• _Job_:
All records below must be written out exactly, with the pictures excluded.

START Data in this exercise

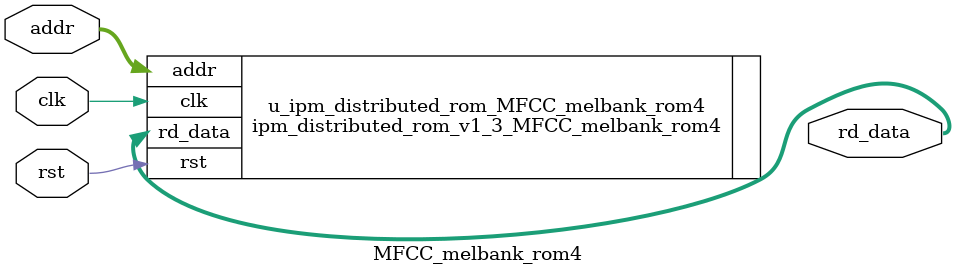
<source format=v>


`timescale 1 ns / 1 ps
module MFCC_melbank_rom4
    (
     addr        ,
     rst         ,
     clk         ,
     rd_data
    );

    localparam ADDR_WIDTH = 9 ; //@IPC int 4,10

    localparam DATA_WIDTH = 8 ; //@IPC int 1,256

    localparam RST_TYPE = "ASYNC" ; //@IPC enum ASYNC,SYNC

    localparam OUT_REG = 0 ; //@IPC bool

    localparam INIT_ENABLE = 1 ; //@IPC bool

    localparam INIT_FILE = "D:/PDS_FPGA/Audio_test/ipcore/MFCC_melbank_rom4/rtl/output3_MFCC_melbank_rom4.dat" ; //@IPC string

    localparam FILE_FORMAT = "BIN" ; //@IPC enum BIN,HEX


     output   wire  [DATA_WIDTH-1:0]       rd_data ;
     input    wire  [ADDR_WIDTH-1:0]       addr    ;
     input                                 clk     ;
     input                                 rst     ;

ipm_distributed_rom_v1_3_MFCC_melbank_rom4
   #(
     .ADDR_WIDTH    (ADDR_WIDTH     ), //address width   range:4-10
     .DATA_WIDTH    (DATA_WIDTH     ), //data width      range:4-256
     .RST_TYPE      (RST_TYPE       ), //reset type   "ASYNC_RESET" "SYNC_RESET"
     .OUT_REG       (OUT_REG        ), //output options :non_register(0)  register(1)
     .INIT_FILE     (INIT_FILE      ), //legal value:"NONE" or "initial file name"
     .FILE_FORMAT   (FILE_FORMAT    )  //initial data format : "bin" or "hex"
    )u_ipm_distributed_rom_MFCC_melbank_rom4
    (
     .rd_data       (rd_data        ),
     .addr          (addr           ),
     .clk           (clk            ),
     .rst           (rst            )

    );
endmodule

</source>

END Data in this exercise

• _Output below_:
<source format=v>


`timescale 1 ns / 1 ps
module MFCC_melbank_rom4
    (
     addr        ,
     rst         ,
     clk         ,
     rd_data
    );

    localparam ADDR_WIDTH = 9 ; //@IPC int 4,10

    localparam DATA_WIDTH = 8 ; //@IPC int 1,256

    localparam RST_TYPE = "ASYNC" ; //@IPC enum ASYNC,SYNC

    localparam OUT_REG = 0 ; //@IPC bool

    localparam INIT_ENABLE = 1 ; //@IPC bool

    localparam INIT_FILE = "D:/PDS_FPGA/Audio_test/ipcore/MFCC_melbank_rom4/rtl/output3_MFCC_melbank_rom4.dat" ; //@IPC string

    localparam FILE_FORMAT = "BIN" ; //@IPC enum BIN,HEX


     output   wire  [DATA_WIDTH-1:0]       rd_data ;
     input    wire  [ADDR_WIDTH-1:0]       addr    ;
     input                                 clk     ;
     input                                 rst     ;

ipm_distributed_rom_v1_3_MFCC_melbank_rom4
   #(
     .ADDR_WIDTH    (ADDR_WIDTH     ), //address width   range:4-10
     .DATA_WIDTH    (DATA_WIDTH     ), //data width      range:4-256
     .RST_TYPE      (RST_TYPE       ), //reset type   "ASYNC_RESET" "SYNC_RESET"
     .OUT_REG       (OUT_REG        ), //output options :non_register(0)  register(1)
     .INIT_FILE     (INIT_FILE      ), //legal value:"NONE" or "initial file name"
     .FILE_FORMAT   (FILE_FORMAT    )  //initial data format : "bin" or "hex"
    )u_ipm_distributed_rom_MFCC_melbank_rom4
    (
     .rd_data       (rd_data        ),
     .addr          (addr           ),
     .clk           (clk            ),
     .rst           (rst            )

    );
endmodule

</source>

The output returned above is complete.